YOUR GOAL
Please convert every text line in the data below into a JSON list of strings, one string per line, with blank lines and the pictures left out.

RECORDS SHOWN

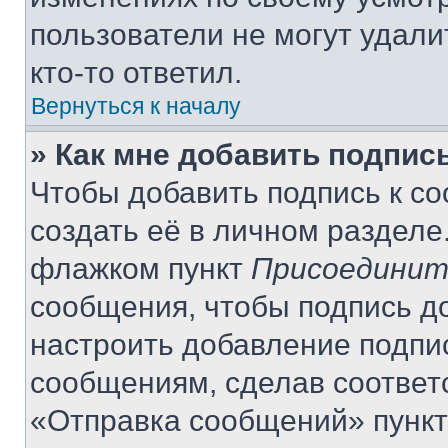
пользователи не могут удали
кто-то ответил.
Вернуться к началу
» Как мне добавить подпис
Чтобы добавить подпись к с
создать её в личном разделе
флажком пункт
Присоединит
сообщения, чтобы подпись д
настроить добавление подпи
сообщениям, сделав соответ
«Отправка сообщений» пункт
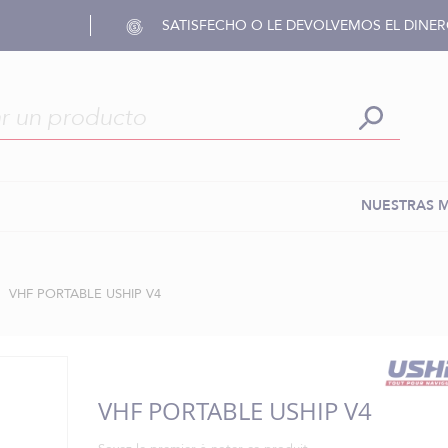
SATISFECHO O LE DEVOLVEMOS EL DINE
NUESTRAS 
VHF PORTABLE USHIP V4
VHF PORTABLE USHIP V4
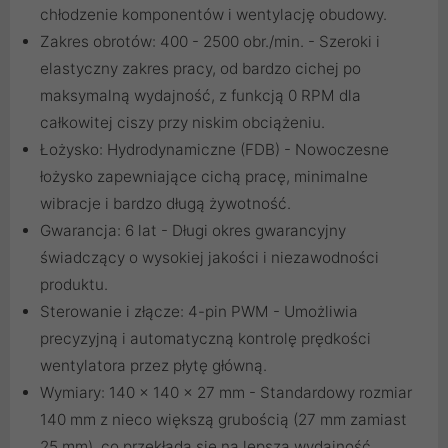
chłodzenie komponentów i wentylację obudowy.
Zakres obrotów: 400 - 2500 obr./min. - Szeroki i
elastyczny zakres pracy, od bardzo cichej po
maksymalną wydajność, z funkcją 0 RPM dla
całkowitej ciszy przy niskim obciążeniu.
Łożysko: Hydrodynamiczne (FDB) - Nowoczesne
łożysko zapewniające cichą pracę, minimalne
wibracje i bardzo długą żywotność.
Gwarancja: 6 lat - Długi okres gwarancyjny
świadczący o wysokiej jakości i niezawodności
produktu.
Sterowanie i złącze: 4-pin PWM - Umożliwia
precyzyjną i automatyczną kontrolę prędkości
wentylatora przez płytę główną.
Wymiary: 140 x 140 x 27 mm - Standardowy rozmiar
140 mm z nieco większą grubością (27 mm zamiast
25 mm), co przekłada się na lepszą wydajność.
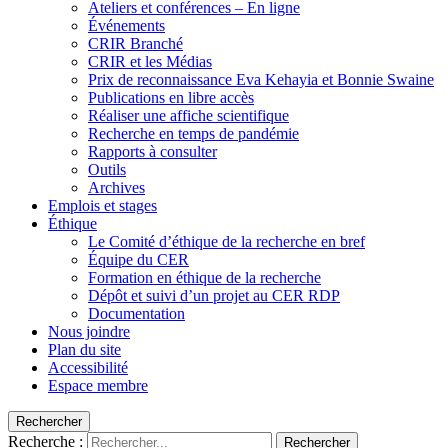
Ateliers et conférences – En ligne
Événements
CRIR Branché
CRIR et les Médias
Prix de reconnaissance Eva Kehayia et Bonnie Swaine
Publications en libre accès
Réaliser une affiche scientifique
Recherche en temps de pandémie
Rapports à consulter
Outils
Archives
Emplois et stages
Éthique
Le Comité d’éthique de la recherche en bref
Équipe du CER
Formation en éthique de la recherche
Dépôt et suivi d’un projet au CER RDP
Documentation
Nous joindre
Plan du site
Accessibilité
Espace membre
Rechercher
Recherche :
Rechercher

RESULT OF THE EXERCISE
[
  "пользователи не могут удали",
  "кто-то ответил.",
  "Вернуться к началу",
  "» Как мне добавить подпис",
  "Чтобы добавить подпись к с",
  "создать её в личном разделе",
  "флажком пункт",
  "Присоединит",
  "сообщения, чтобы подпись д",
  "настроить добавление подпи",
  "сообщениям, сделав соответ",
  "«Отправка сообщений» пункт",
  "SATISFECHO O LE DEVOLVEMOS EL DINE",
  "NUESTRAS ",
  "VHF PORTABLE USHIP V4",
  "VHF PORTABLE USHIP V4",
  "chłodzenie komponentów i wentylację obudowy.",
  "Zakres obrotów: 400 - 2500 obr./min. - Szeroki i",
  "elastyczny zakres pracy, od bardzo cichej po",
  "maksymalną wydajność, z funkcją 0 RPM dla",
  "całkowitej ciszy przy niskim obciążeniu.",
  "Łożysko: Hydrodynamiczne (FDB) - Nowoczesne",
  "łożysko zapewniające cichą pracę, minimalne",
  "wibracje i bardzo długą żywotność.",
  "Gwarancja: 6 lat - Długi okres gwarancyjny",
  "świadczący o wysokiej jakości i niezawodności",
  "produktu.",
  "Sterowanie i złącze: 4-pin PWM - Umożliwia",
  "precyzyjną i automatyczną kontrolę prędkości",
  "wentylatora przez płytę główną.",
  "Wymiary: 140 x 140 x 27 mm - Standardowy rozmiar",
  "140 mm z nieco większą grubością (27 mm zamiast",
  "25 mm), co przekłada się na lepszą wydajność.",
  "Ateliers et conférences – En ligne",
  "Événements",
  "CRIR Branché",
  "CRIR et les Médias",
  "Prix de reconnaissance Eva Kehayia et Bonnie Swaine",
  "Publications en libre accès",
  "Réaliser une affiche scientifique",
  "Recherche en temps de pandémie",
  "Rapports à consulter",
  "Outils",
  "Archives",
  "Emplois et stages",
  "Éthique",
  "Le Comité d’éthique de la recherche en bref",
  "Équipe du CER",
  "Formation en éthique de la recherche",
  "Dépôt et suivi d’un projet au CER RDP",
  "Documentation",
  "Nous joindre",
  "Plan du site",
  "Accessibilité",
  "Espace membre",
  "Rechercher",
  "Recherche :",
  "Rechercher"
]